Despite its compact 9B parameter size, the model delivers top-tier Japanese performance. It can run on edge GPUs and is clearly designed with on-premises enterprise use in mind.
Architecture and Technical Specs
The base model is Nemotron-Nano-9B-v2, which adopts a hybrid Transformer + Mamba architecture.
| Item | Spec |
|---|---|
| Parameter count | 9B (9 billion) |
| Throughput | Up to 6× compared to open-source alternatives |
| Inference | Edge GPU support |
| Tool calling | Optimized for structured data generation |
| Fine-tuning | Feasible on modest compute |
The reported throughput—up to 6× over similarly sized open-source models—likely benefits significantly from the Mamba architecture. You should particularly see gains in long-context inference efficiency.
Japanese Training Data
The following corpora are used for continued pretraining.
Open-source Japanese corpora
- Wikipedia (Japanese edition)
- fineweb-2 Japanese
- Aozora Bunko (Aozorabunko)
- SIP3-ja-general-web-corpus
NVIDIA datasets
- Nemotron-CC-v2.1
- Nemotron-Pretraining-Specialized-v1
Assets from LLM-jp, Japan’s open-source LLM community, are also leveraged. It’s interesting that Aozora Bunko is included: because it contains classical Japanese, the model can potentially handle a broader range of vocabulary and styles, not just modern Japanese.
Supervised Fine-tuning (SFT)
For SFT, the dataset “Nemotron-Personas-Japan” is used. It is built from 6 million personas and reflects real-world Japanese demographic data (geographic distribution and diversity of personality traits). It’s released under the CC BY 4.0 license and is valuable in its own right.
The tool-calling dataset is also generated with these personas as seeds, revealing a design philosophy that assumes agentic use.
Benchmark Results
Nejumi Leaderboard 4 evaluates across roughly 40 benchmarks.

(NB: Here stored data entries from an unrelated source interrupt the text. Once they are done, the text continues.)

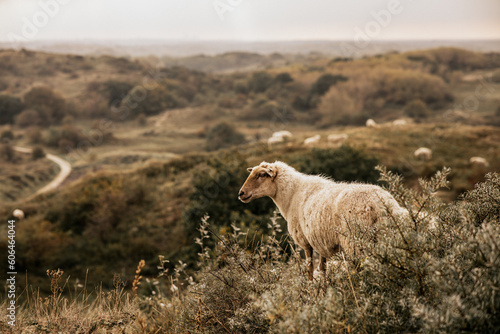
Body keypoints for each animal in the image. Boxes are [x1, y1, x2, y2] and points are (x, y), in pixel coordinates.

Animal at [238, 162, 406, 280]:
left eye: (261, 175)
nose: (241, 193)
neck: (291, 195)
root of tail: (382, 203)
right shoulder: (321, 241)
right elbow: (323, 268)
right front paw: (323, 291)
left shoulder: (305, 241)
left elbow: (310, 269)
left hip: (356, 240)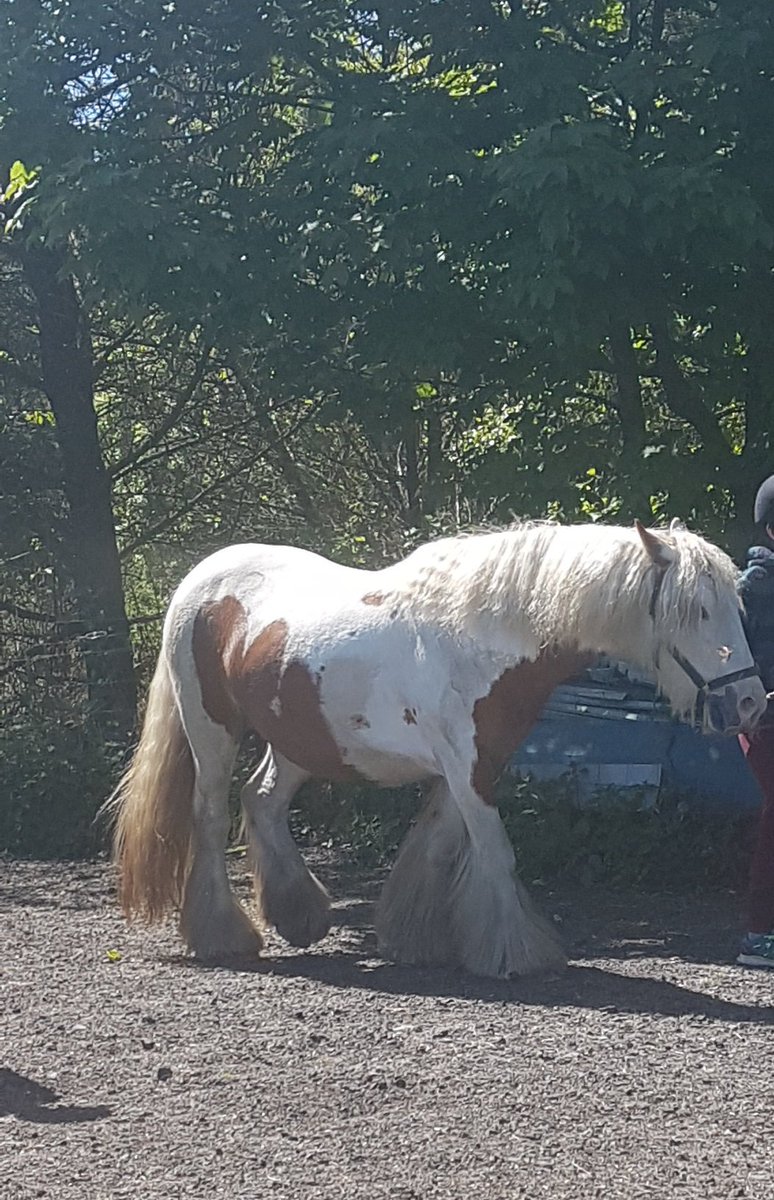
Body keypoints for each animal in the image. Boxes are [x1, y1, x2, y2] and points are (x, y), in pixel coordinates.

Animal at [107, 518, 766, 978]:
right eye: (696, 611)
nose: (750, 704)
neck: (486, 639)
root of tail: (200, 579)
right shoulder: (466, 766)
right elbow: (495, 852)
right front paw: (517, 954)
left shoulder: (475, 765)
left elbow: (437, 847)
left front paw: (414, 939)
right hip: (212, 729)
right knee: (211, 815)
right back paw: (224, 935)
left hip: (301, 740)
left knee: (262, 802)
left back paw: (300, 917)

- Basic language ability: Japanese understanding and generation
- Agentic ability: code generation, mathematical reasoning, tool use
- Alignment: instruction following, bias, toxicity, truthfulness, robustness
It outperforms similarly sized models such as Qwen3-8B. Notably, it shows strengths in tool calling and coding.

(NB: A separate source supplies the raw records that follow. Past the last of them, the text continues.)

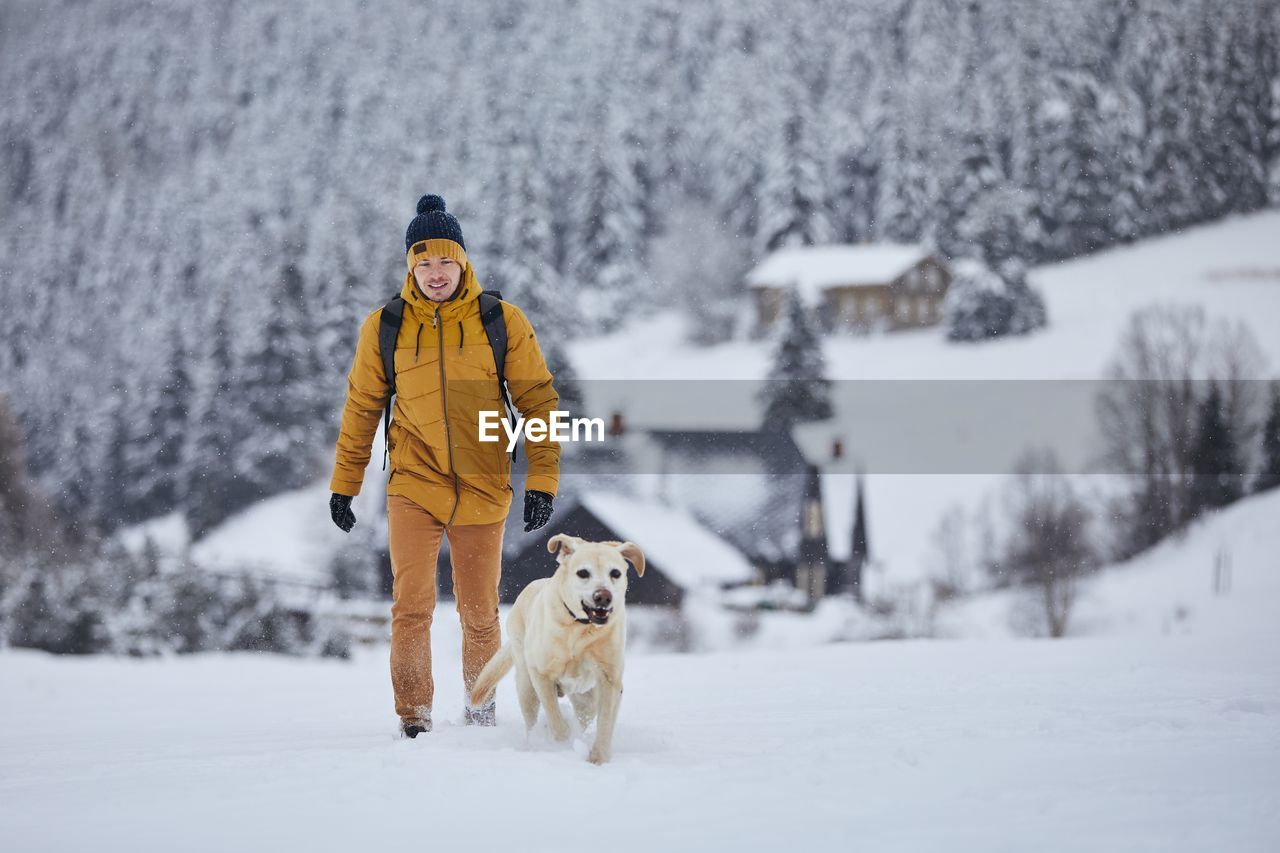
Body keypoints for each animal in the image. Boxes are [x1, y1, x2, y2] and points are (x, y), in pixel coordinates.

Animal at [471, 532, 645, 763]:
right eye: (583, 573)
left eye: (615, 573)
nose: (603, 596)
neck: (579, 628)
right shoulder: (541, 675)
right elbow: (556, 719)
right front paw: (561, 742)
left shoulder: (610, 678)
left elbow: (606, 722)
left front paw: (598, 758)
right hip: (526, 685)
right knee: (532, 720)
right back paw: (537, 741)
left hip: (586, 698)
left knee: (585, 714)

Toolchain Used for Development
Megatron-LM: 継続事前学習およびSFT
NeMo Curator: データ前処理とフィルタリング
NeMo Framework: カスタマイズ(Megatron-Bridge、AutoModel、NeMo-RL)

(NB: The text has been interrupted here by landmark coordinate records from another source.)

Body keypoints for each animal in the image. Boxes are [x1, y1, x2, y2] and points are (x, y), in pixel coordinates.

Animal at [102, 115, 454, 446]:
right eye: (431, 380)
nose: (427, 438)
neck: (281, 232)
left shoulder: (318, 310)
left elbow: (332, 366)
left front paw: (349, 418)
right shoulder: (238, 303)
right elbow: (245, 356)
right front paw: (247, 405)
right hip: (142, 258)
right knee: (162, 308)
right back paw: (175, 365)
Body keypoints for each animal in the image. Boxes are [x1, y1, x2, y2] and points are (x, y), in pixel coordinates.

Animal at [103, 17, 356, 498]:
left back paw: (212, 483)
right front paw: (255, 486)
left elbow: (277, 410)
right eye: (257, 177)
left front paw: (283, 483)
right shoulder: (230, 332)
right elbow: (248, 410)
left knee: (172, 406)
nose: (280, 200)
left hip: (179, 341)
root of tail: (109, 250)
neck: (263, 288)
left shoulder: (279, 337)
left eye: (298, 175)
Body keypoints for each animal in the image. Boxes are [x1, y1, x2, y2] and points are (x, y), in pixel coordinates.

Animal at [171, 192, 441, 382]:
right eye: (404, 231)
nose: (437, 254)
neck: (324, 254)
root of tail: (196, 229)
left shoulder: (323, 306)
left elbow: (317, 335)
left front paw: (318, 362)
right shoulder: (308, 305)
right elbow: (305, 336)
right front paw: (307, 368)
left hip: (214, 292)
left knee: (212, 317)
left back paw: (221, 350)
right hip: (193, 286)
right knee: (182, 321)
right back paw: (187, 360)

The model is developed end to end with NVIDIA’s in-house toolchain. Because the same tools can be used for fine-tuning, the barrier is low for enterprises to adapt it for domain-specific use.
Intended Use Cases
- Customer-support agents
- Internal automation tools
- Domain-specialized assistants
- Prototyping multi-agent systems
Although it’s only 9B, it exhibits strong agentic capabilities, making it well-suited as a node in a multi-agent setup. You can compose complex workflows without the overhead of a large model.
No.1 in Japanese under 10B, runs on a single RTX 4090, and strong at tool calling. A very attractive local model for agent workflows. It’s also notable how prominently NVIDIA is foregrounding “Sovereign AI”.